By opportunity cost, I mean that whole libraries of potential scientific information disappear with each species. And a wide range of products -- many of our future pharmaceuticals, new crops that are badly needed especially for marginal areas, new sources of fibers and other products that will come from biotechnology and gene transfer in agriculture and animal husbandry -- will be lost. And therefore there'll be a very substantial economic opportunity lost in destroying the environment.

But there's a lot more to the ill effects of habitat destruction than just opportunity costs. There's also the opportunities that the ecosystems give us for free.

Such as?

Such as the cleansing, availability and continuous supply of water, and the renewal of soils. This is an art that 3 billion years of evolution has perfected, but that we haven't even begun to think about properly as a single dominant species modifying everything. And providing the very air we breathe, all free of charge.

It's very important to keep in mind, while considering ecosystem services, just exactly what is happening to the world and what the essence of environmentalism is. This planet is not in physical equilibrium like the other solar planets. It's in a shimmering disequilibrium that comes from vast arrays of species and plants and animals and microbes living on a thin film. The biosphere that envelops the planets is so thin that it cannot be seen, edgewise, from an orbiting shuttle. This film modifies and holds the physical environment of the world in a very special equilibrium. It does this by maintaining quite complex and sophisticated cycles of energy and materials transport. And the human species is exquisitely adapted to that particular environment that the biosphere had in place when we first came along.

We did not descend into the biosphere as angels to occupy it. And we are not visitors from outer space who have colonized Earth. We are an animal species, very special, but an animal species nonetheless, that evolved in the biosphere. This is the cradle to which the human species was born and to which we are very finely adapted physically and psychologically. So when that special environment is modified in any way, the Earth becomes very much more fragile and unstable, and the future of the human species is increasingly at risk. This is the naturalistic view of how the world works that most scientists who are concerned with the environment share. It puts things in perspective.

The truth of the matter is that all the changes we make render the planet less suitable, not more suitable, for human beings. It's a fundamental distinction to be made between scientific environmentalism on the one hand and nonscientific, ideological- or religious-based anti-environmentalism or indifference on the other. This is what arguments about the environment -- as they are still with us at this Earth Day -- basically consist of.
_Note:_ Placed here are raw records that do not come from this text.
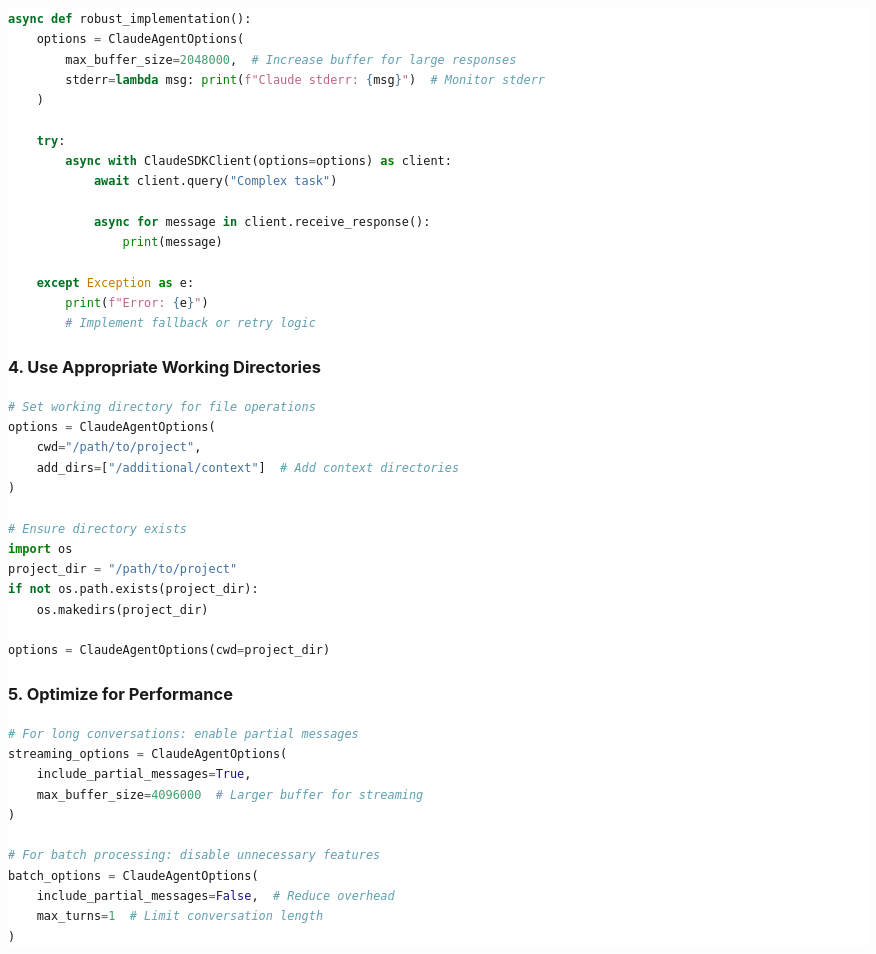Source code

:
```python
async def robust_implementation():
    options = ClaudeAgentOptions(
        max_buffer_size=2048000,  # Increase buffer for large responses
        stderr=lambda msg: print(f"Claude stderr: {msg}")  # Monitor stderr
    )
    
    try:
        async with ClaudeSDKClient(options=options) as client:
            await client.query("Complex task")
            
            async for message in client.receive_response():
                print(message)
                
    except Exception as e:
        print(f"Error: {e}")
        # Implement fallback or retry logic
```

### 4. Use Appropriate Working Directories

```python
# Set working directory for file operations
options = ClaudeAgentOptions(
    cwd="/path/to/project",
    add_dirs=["/additional/context"]  # Add context directories
)

# Ensure directory exists
import os
project_dir = "/path/to/project"
if not os.path.exists(project_dir):
    os.makedirs(project_dir)
    
options = ClaudeAgentOptions(cwd=project_dir)
```

### 5. Optimize for Performance

```python
# For long conversations: enable partial messages
streaming_options = ClaudeAgentOptions(
    include_partial_messages=True,
    max_buffer_size=4096000  # Larger buffer for streaming
)

# For batch processing: disable unnecessary features
batch_options = ClaudeAgentOptions(
    include_partial_messages=False,  # Reduce overhead
    max_turns=1  # Limit conversation length
)
```
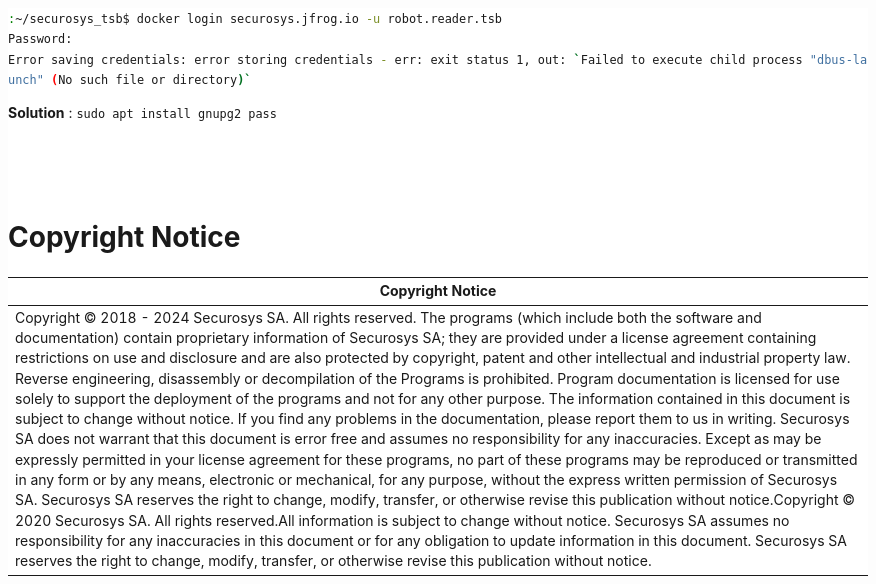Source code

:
 ```sh
:~/securosys_tsb$ docker login securosys.jfrog.io -u robot.reader.tsb
Password:
Error saving credentials: error storing credentials - err: exit status 1, out: `Failed to execute child process "dbus-launch" (No such file or directory)`
```

**Solution** : `sudo apt install gnupg2 pass`

<br /> 
<br /> 

# Copyright Notice

| **Copyright Notice** |
| --- |
| Copyright © 2018 - 2024 Securosys SA. All rights reserved. The programs (which include both the software and documentation) contain proprietary information of Securosys SA; they are provided under a license agreement containing restrictions on use and disclosure and are also protected by copyright, patent and other intellectual and industrial property law. Reverse engineering, disassembly or decompilation of the Programs is prohibited. Program documentation is licensed for use solely to support the deployment of the programs and not for any other purpose. The information contained in this document is subject to change without notice. If you find any problems in the documentation, please report them to us in writing. Securosys SA does not warrant that this document is error free and assumes no responsibility for any inaccuracies. Except as may be expressly permitted in your license agreement for these programs, no part of these programs may be reproduced or transmitted in any form or by any means, electronic or mechanical, for any purpose, without the express written permission of Securosys SA. Securosys SA reserves the right to change, modify, transfer, or otherwise revise this publication without notice.Copyright © 2020 Securosys SA. All rights reserved.All information is subject to change without notice. Securosys SA assumes no responsibility for any inaccuracies in this document or for any obligation to update information in this document. Securosys SA reserves the right to change, modify, transfer, or otherwise revise this publication without notice. |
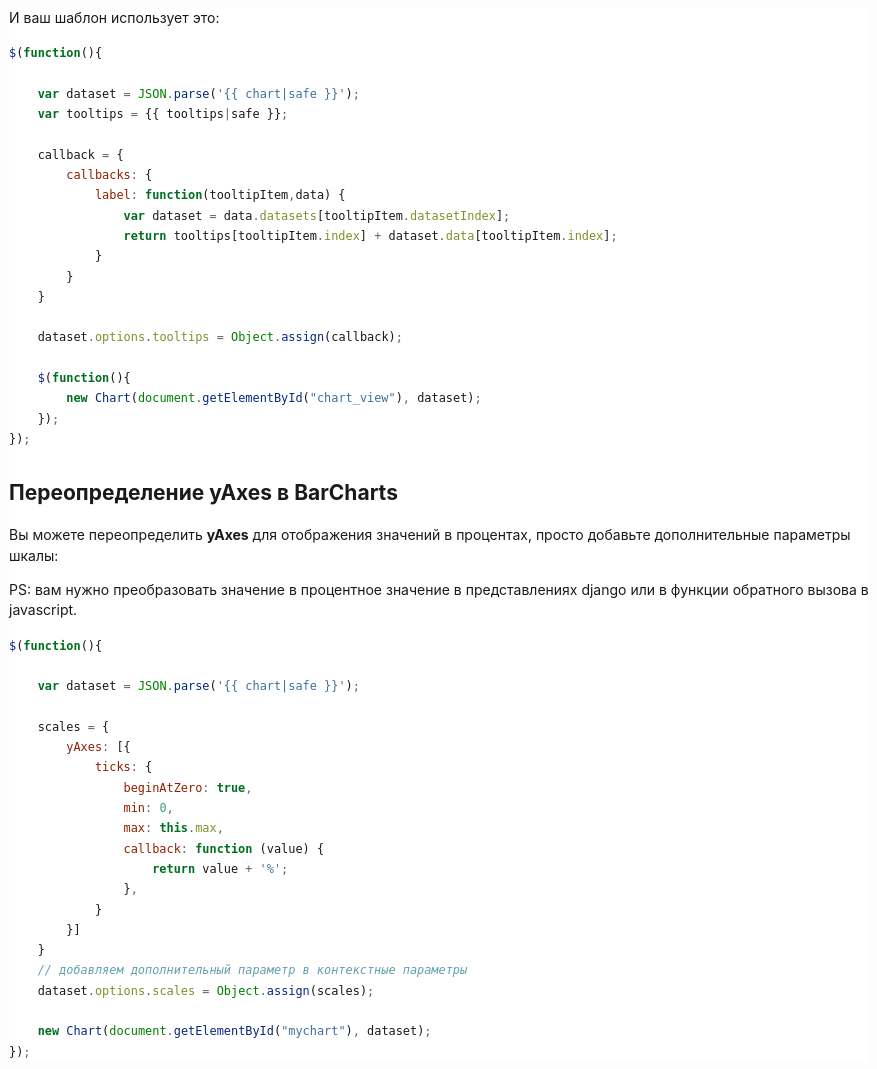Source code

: И ваш шаблон использует это:

```javascript
$(function(){

    var dataset = JSON.parse('{{ chart|safe }}');
    var tooltips = {{ tooltips|safe }};

    callback = {
        callbacks: {
            label: function(tooltipItem,data) {
                var dataset = data.datasets[tooltipItem.datasetIndex];
                return tooltips[tooltipItem.index] + dataset.data[tooltipItem.index];
            }
        }
    }

    dataset.options.tooltips = Object.assign(callback);

    $(function(){
        new Chart(document.getElementById("chart_view"), dataset);
    });
});
```

## Переопределение yAxes в BarCharts

Вы можете переопределить **yAxes** для отображения значений в процентах, просто добавьте дополнительные параметры шкалы:

PS: вам нужно преобразовать значение в процентное значение в представлениях django или в функции обратного вызова в javascript.

```javascript
$(function(){

    var dataset = JSON.parse('{{ chart|safe }}');

    scales = {
        yAxes: [{
            ticks: {
                beginAtZero: true,
                min: 0,
                max: this.max,
                callback: function (value) {
                    return value + '%';
                },
            }
        }]
    }
    // добавляем дополнительный параметр в контекстные параметры
    dataset.options.scales = Object.assign(scales);

    new Chart(document.getElementById("mychart"), dataset);
});
```
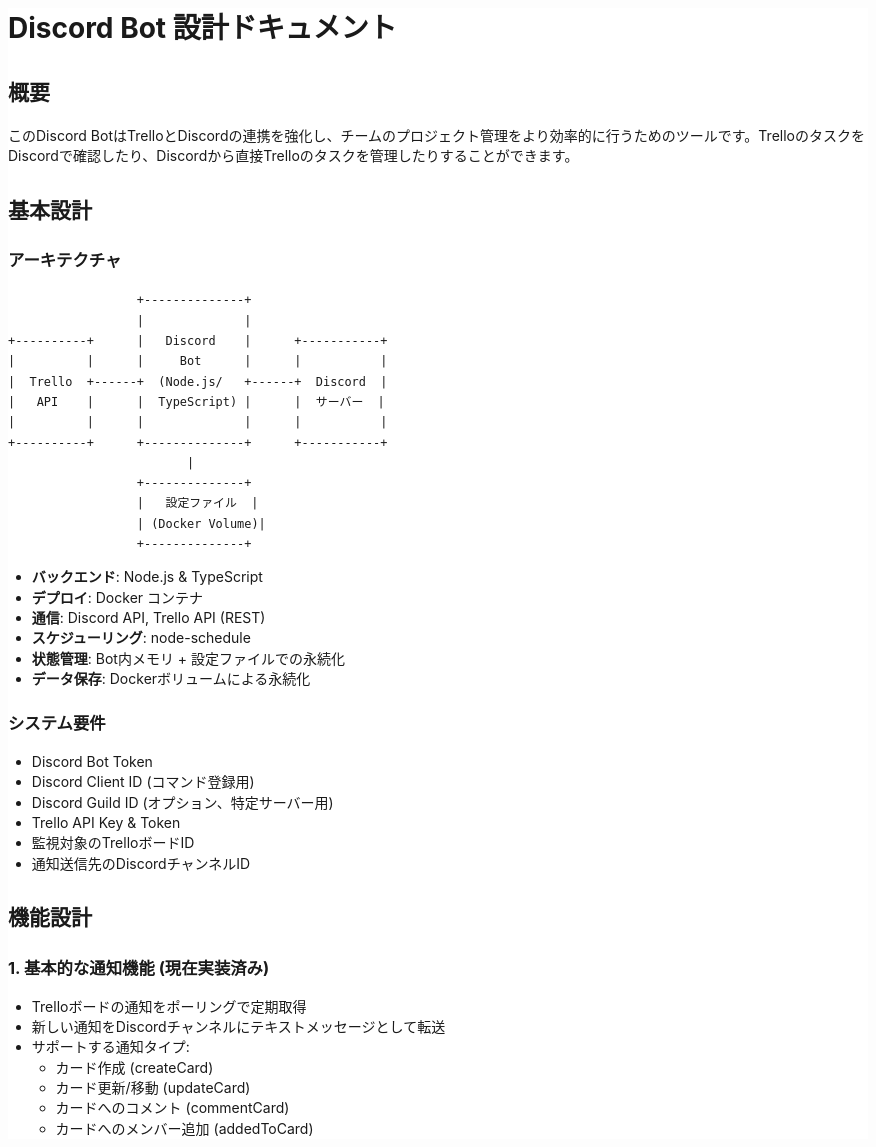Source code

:# Discord Bot 設計ドキュメント

## 概要

このDiscord BotはTrelloとDiscordの連携を強化し、チームのプロジェクト管理をより効率的に行うためのツールです。TrelloのタスクをDiscordで確認したり、Discordから直接Trelloのタスクを管理したりすることができます。

## 基本設計

### アーキテクチャ

```
                  +--------------+
                  |              |
+----------+      |   Discord    |      +-----------+
|          |      |     Bot      |      |           |
|  Trello  +------+  (Node.js/   +------+  Discord  |
|   API    |      |  TypeScript) |      |  サーバー  |
|          |      |              |      |           |
+----------+      +--------------+      +-----------+
                         |
                  +--------------+
                  |   設定ファイル  |
                  | (Docker Volume)|
                  +--------------+
```

- **バックエンド**: Node.js & TypeScript
- **デプロイ**: Docker コンテナ
- **通信**: Discord API, Trello API (REST)
- **スケジューリング**: node-schedule
- **状態管理**: Bot内メモリ + 設定ファイルでの永続化
- **データ保存**: Dockerボリュームによる永続化

### システム要件

- Discord Bot Token
- Discord Client ID (コマンド登録用)
- Discord Guild ID (オプション、特定サーバー用)
- Trello API Key & Token
- 監視対象のTrelloボードID
- 通知送信先のDiscordチャンネルID

## 機能設計

### 1. 基本的な通知機能 (現在実装済み)

- Trelloボードの通知をポーリングで定期取得
- 新しい通知をDiscordチャンネルにテキストメッセージとして転送
- サポートする通知タイプ:
  - カード作成 (createCard)
  - カード更新/移動 (updateCard)
  - カードへのコメント (commentCard)
  - カードへのメンバー追加 (addedToCard)
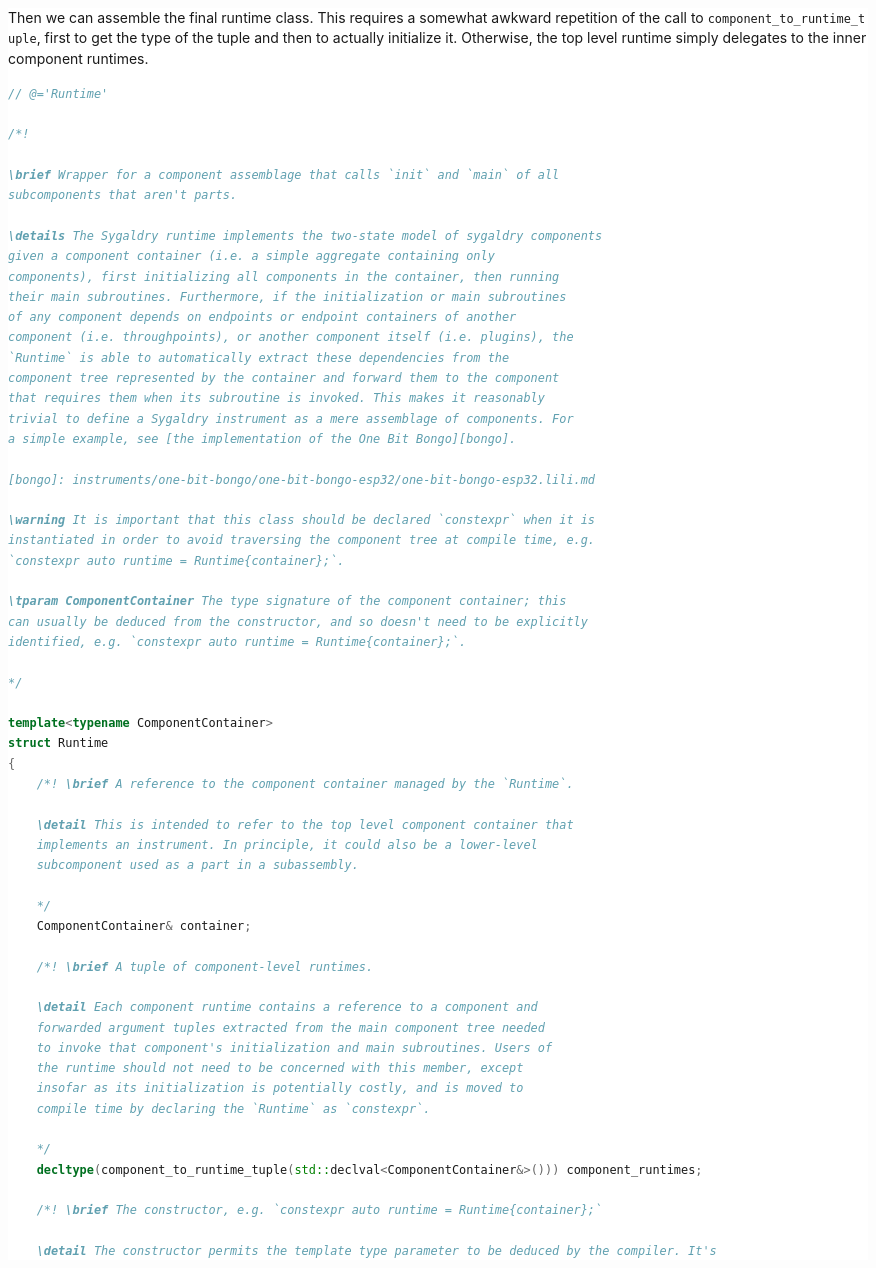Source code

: Then we can assemble the final runtime class. This requires a somewhat awkward
repetition of the call to `component_to_runtime_tuple`, first to get the type
of the tuple and then to actually initialize it. Otherwise, the top level
runtime simply delegates to the inner component runtimes.

```cpp
// @='Runtime'

/*!

\brief Wrapper for a component assemblage that calls `init` and `main` of all
subcomponents that aren't parts.

\details The Sygaldry runtime implements the two-state model of sygaldry components
given a component container (i.e. a simple aggregate containing only
components), first initializing all components in the container, then running
their main subroutines. Furthermore, if the initialization or main subroutines
of any component depends on endpoints or endpoint containers of another
component (i.e. throughpoints), or another component itself (i.e. plugins), the
`Runtime` is able to automatically extract these dependencies from the
component tree represented by the container and forward them to the component
that requires them when its subroutine is invoked. This makes it reasonably
trivial to define a Sygaldry instrument as a mere assemblage of components. For
a simple example, see [the implementation of the One Bit Bongo][bongo].

[bongo]: instruments/one-bit-bongo/one-bit-bongo-esp32/one-bit-bongo-esp32.lili.md

\warning It is important that this class should be declared `constexpr` when it is
instantiated in order to avoid traversing the component tree at compile time, e.g.
`constexpr auto runtime = Runtime{container};`.

\tparam ComponentContainer The type signature of the component container; this
can usually be deduced from the constructor, and so doesn't need to be explicitly
identified, e.g. `constexpr auto runtime = Runtime{container};`.

*/

template<typename ComponentContainer>
struct Runtime
{
    /*! \brief A reference to the component container managed by the `Runtime`.

    \detail This is intended to refer to the top level component container that
    implements an instrument. In principle, it could also be a lower-level
    subcomponent used as a part in a subassembly.

    */
    ComponentContainer& container;

    /*! \brief A tuple of component-level runtimes.

    \detail Each component runtime contains a reference to a component and
    forwarded argument tuples extracted from the main component tree needed
    to invoke that component's initialization and main subroutines. Users of
    the runtime should not need to be concerned with this member, except
    insofar as its initialization is potentially costly, and is moved to
    compile time by declaring the `Runtime` as `constexpr`.

    */
    decltype(component_to_runtime_tuple(std::declval<ComponentContainer&>())) component_runtimes;

    /*! \brief The constructor, e.g. `constexpr auto runtime = Runtime{container};`

    \detail The constructor permits the template type parameter to be deduced by the compiler. It's
```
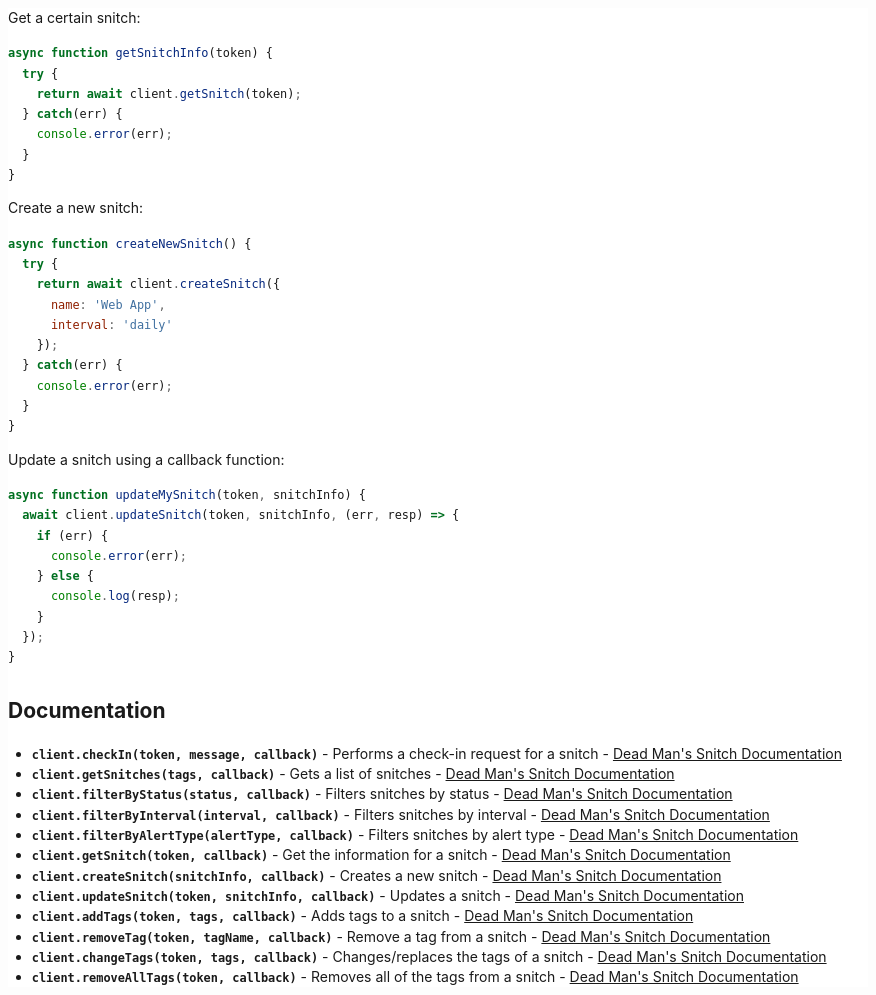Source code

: Get a certain snitch:

```javascript
async function getSnitchInfo(token) {
  try {
    return await client.getSnitch(token);
  } catch(err) {
    console.error(err);
  }
}
```

Create a new snitch:

```javascript
async function createNewSnitch() {
  try {
    return await client.createSnitch({
      name: 'Web App',
      interval: 'daily'
    });
  } catch(err) {
    console.error(err);
  }
}
```

Update a snitch using a callback function:

```javascript
async function updateMySnitch(token, snitchInfo) {
  await client.updateSnitch(token, snitchInfo, (err, resp) => {
    if (err) {
      console.error(err);
    } else {
      console.log(resp);
    }
  });
}
```

## Documentation

- **`client.checkIn(token, message, callback)`** - Performs a check-in request for a snitch - [Dead Man's Snitch Documentation](https://deadmanssnitch.com/docs)  
- **`client.getSnitches(tags, callback)`** - Gets a list of snitches - [Dead Man's Snitch Documentation](https://deadmanssnitch.com/docs/api/v1#listing-snitches)  
- **`client.filterByStatus(status, callback)`** - Filters snitches by status - [Dead Man's Snitch Documentation](https://deadmanssnitch.com/docs/api/v1#listing-snitches)  
- **`client.filterByInterval(interval, callback)`** - Filters snitches by interval - [Dead Man's Snitch Documentation](https://deadmanssnitch.com/docs/api/v1#listing-snitches)  
- **`client.filterByAlertType(alertType, callback)`** - Filters snitches by alert type - [Dead Man's Snitch Documentation](https://deadmanssnitch.com/docs/api/v1#listing-snitches)  
- **`client.getSnitch(token, callback)`** - Get the information for a snitch - [Dead Man's Snitch Documentation](https://deadmanssnitch.com/docs/api/v1#examining-a-snitch)  
- **`client.createSnitch(snitchInfo, callback)`** - Creates a new snitch - [Dead Man's Snitch Documentation](https://deadmanssnitch.com/docs/api/v1#creating-a-snitch)  
- **`client.updateSnitch(token, snitchInfo, callback)`** - Updates a snitch - [Dead Man's Snitch Documentation](https://deadmanssnitch.com/docs/api/v1#updating-a-snitch)  
- **`client.addTags(token, tags, callback)`** - Adds tags to a snitch - [Dead Man's Snitch Documentation](https://deadmanssnitch.com/docs/api/v1#adding-tags)  
- **`client.removeTag(token, tagName, callback)`** - Remove a tag from a snitch - [Dead Man's Snitch Documentation](https://deadmanssnitch.com/docs/api/v1#removing-tags)  
- **`client.changeTags(token, tags, callback)`** - Changes/replaces the tags of a snitch - [Dead Man's Snitch Documentation](https://deadmanssnitch.com/docs/api/v1#changing-tags)  
- **`client.removeAllTags(token, callback)`** - Removes all of the tags from a snitch - [Dead Man's Snitch Documentation](https://deadmanssnitch.com/docs/api/v1#changing-tags)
If the spiritual impulse is central to reversing this state of affairs, we need to understand it more. Why is it so central to who we are? Why do we have so many religions?

That it exists is beyond any doubt. But exactly why we have these deep feeling and tendencies to render sacred the things most important to us is far from settled by evolutionary psychology, biological or social studies of the human mind.

But we can make some guesses: for instance, that we are intensely religious because we are intensely tribalistic. If there's anything characteristic about the history of humanity going back into deep time, it is that human beings have lived in tight clannish groups, whose members are often related to one another -- and their relationship is kept close record of -- and they are in competition with, and often hostile to, neighboring groups.

So to have the deep-seated biological, neurological impulse to draw together into the clan, particularly in times of stress and conflict, is highly adaptive. It also provided added likelihood that the group, and therefore the individuals in the group, will survive difficult times. So tribalism is surely a major element.